The agreement column displays a score between 0 and 1, inclusive, indicating contributor consensus across all questions that aggregate responses for that unit. The calculation is as follows, with an example scenario below.
For each question with aggregation, the number of instances of the most common answer is divided by the number of total responses to that question, producing a score between 0 and 1 for that question. That score is added together with the scores for the other aggregated questions. The total score is then divided by the number of aggregated questions, producing the overall agreement score displayed.

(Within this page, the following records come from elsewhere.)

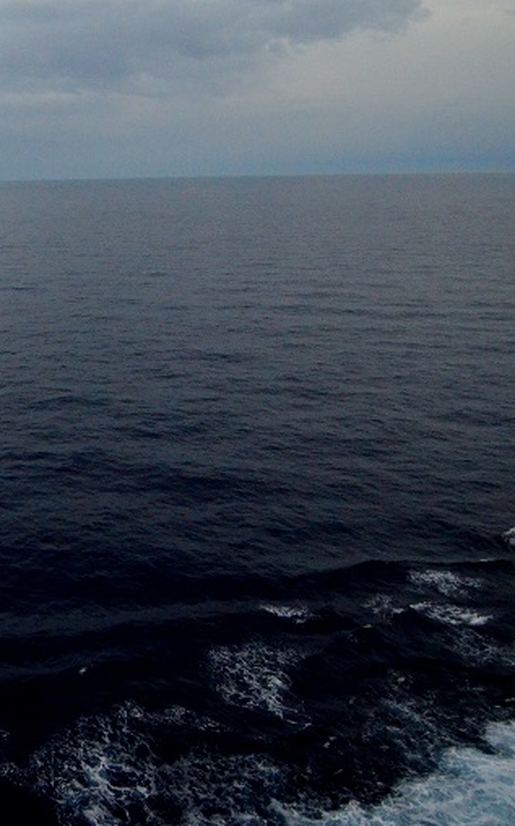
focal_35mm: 36
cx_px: -105
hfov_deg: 30.1
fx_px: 809
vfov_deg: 53.4
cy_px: 310
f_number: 4.5
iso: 3200
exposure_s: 1/8000
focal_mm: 12
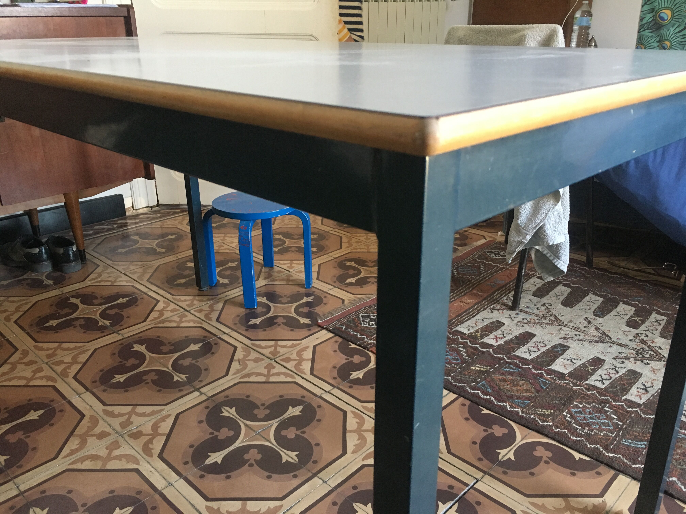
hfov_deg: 61.7
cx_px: 343
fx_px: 575
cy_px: 257
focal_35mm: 29
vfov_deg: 48.2
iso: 160
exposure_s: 1/33
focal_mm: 4.15
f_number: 2.2
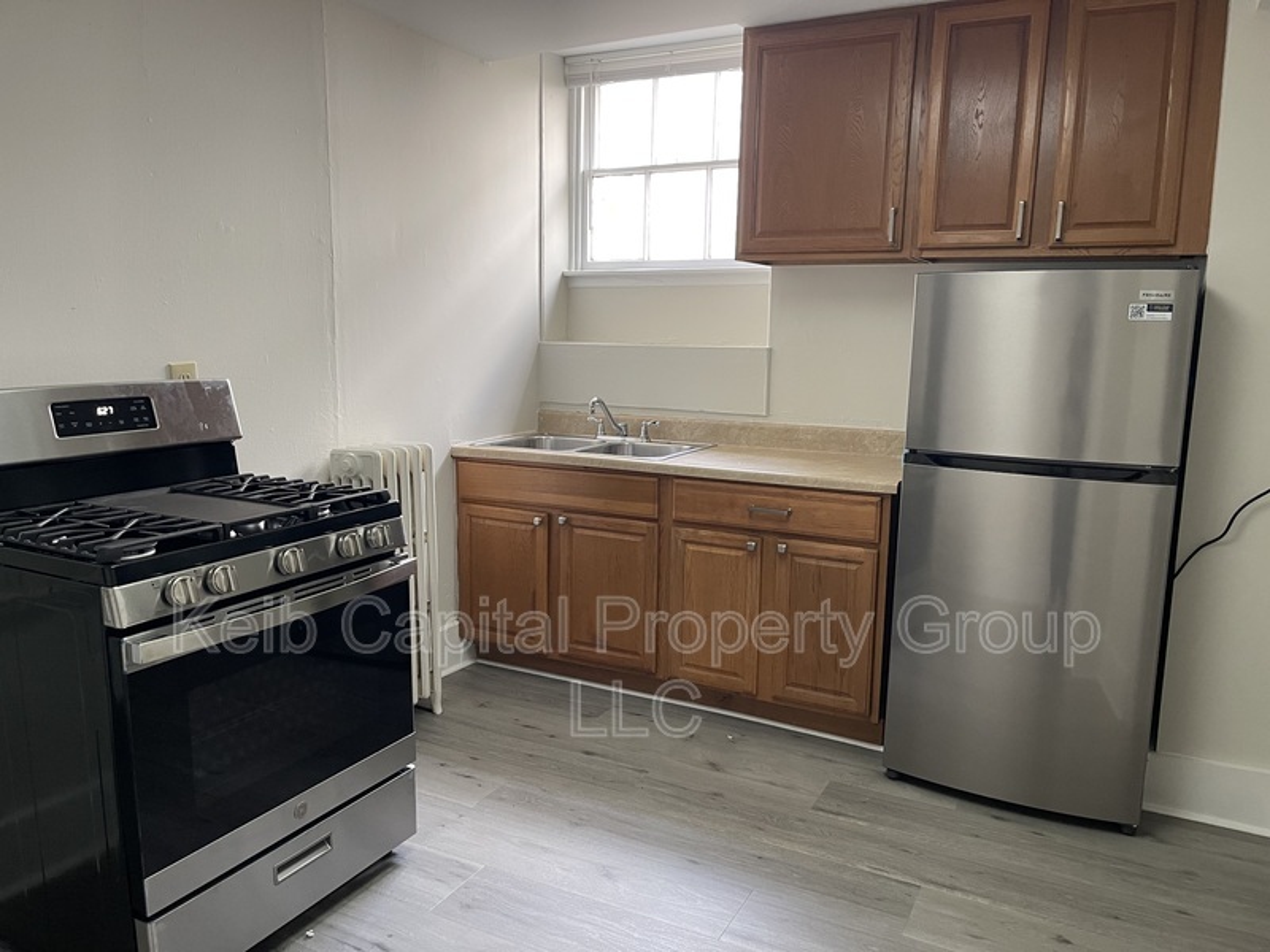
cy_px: 476
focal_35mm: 25
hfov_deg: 69.4
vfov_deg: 54.9
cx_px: 635
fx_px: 917
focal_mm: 5.1
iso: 160
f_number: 1.6
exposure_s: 1/60
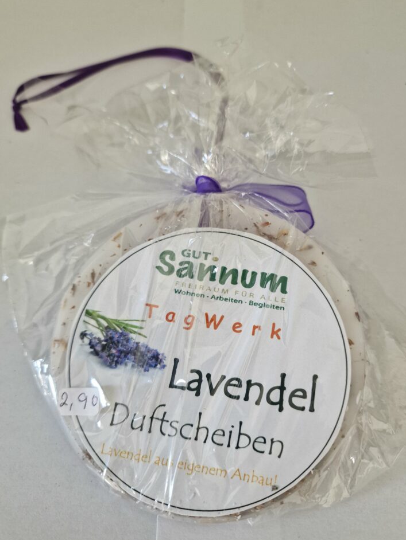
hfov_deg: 54.9
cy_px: 264
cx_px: 211
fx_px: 391
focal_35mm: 25
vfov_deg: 69.4
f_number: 1.8
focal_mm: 6.4
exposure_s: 1/100
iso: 320
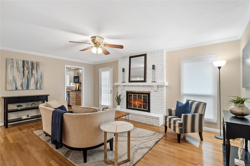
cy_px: 83
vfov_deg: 73.7
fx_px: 111
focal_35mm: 16
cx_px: 125
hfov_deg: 96.7
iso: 400
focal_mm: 8
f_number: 8
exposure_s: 1/2.5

Example: Let’s say a unit has 2 questions, both with aggregated responses, and 4 contributors submit judgments for that unit. Here are their responses:
Contributor 1: B
Contributor 2: B
Contributor 3: B
Contributor 4: D
Contributor 1: A
Contributor 2: C
Contributor 3: C
Contributor 4: B
Question 1: the most common response was B, which 3 of the 4 contributors submitted. Number of most common responses (3) divided by number of total responses (4) = .75
Question 2: the most common responses was C, which 2 of the contributors submitted. Number of most common responses (2) divided by number of total responses (4) = .5
(.75 + .5) divided by number of aggregated questions (2) = .63. This unit would have an agreement score of .63
*Note: agreement factors in all questions for each unit that have aggregated responses, including logic-dependent questions. Hence, if a contributor doesn’t submit a response to a specific question due to the logic dictated by their other responses, their lack of a response will factor into that question’s agreement score as a 0 in the agreement calculation.
Working With Your Data
When you’ve finished adding your data, Figure Eight displays 25 units on each page. Switch between pages using the controls at the bottom of the data file.
Fig. 4: Data Page Navigation
Sort units according to the values in a given column by clicking the column’s header to toggle between ascending and descending order.
If you would like to delete certain rows of data from your uploaded dataset, you may select the checkbox next to the data row and then select Delete from the Data Page bar. You may only delete units that are in a "New" unit state.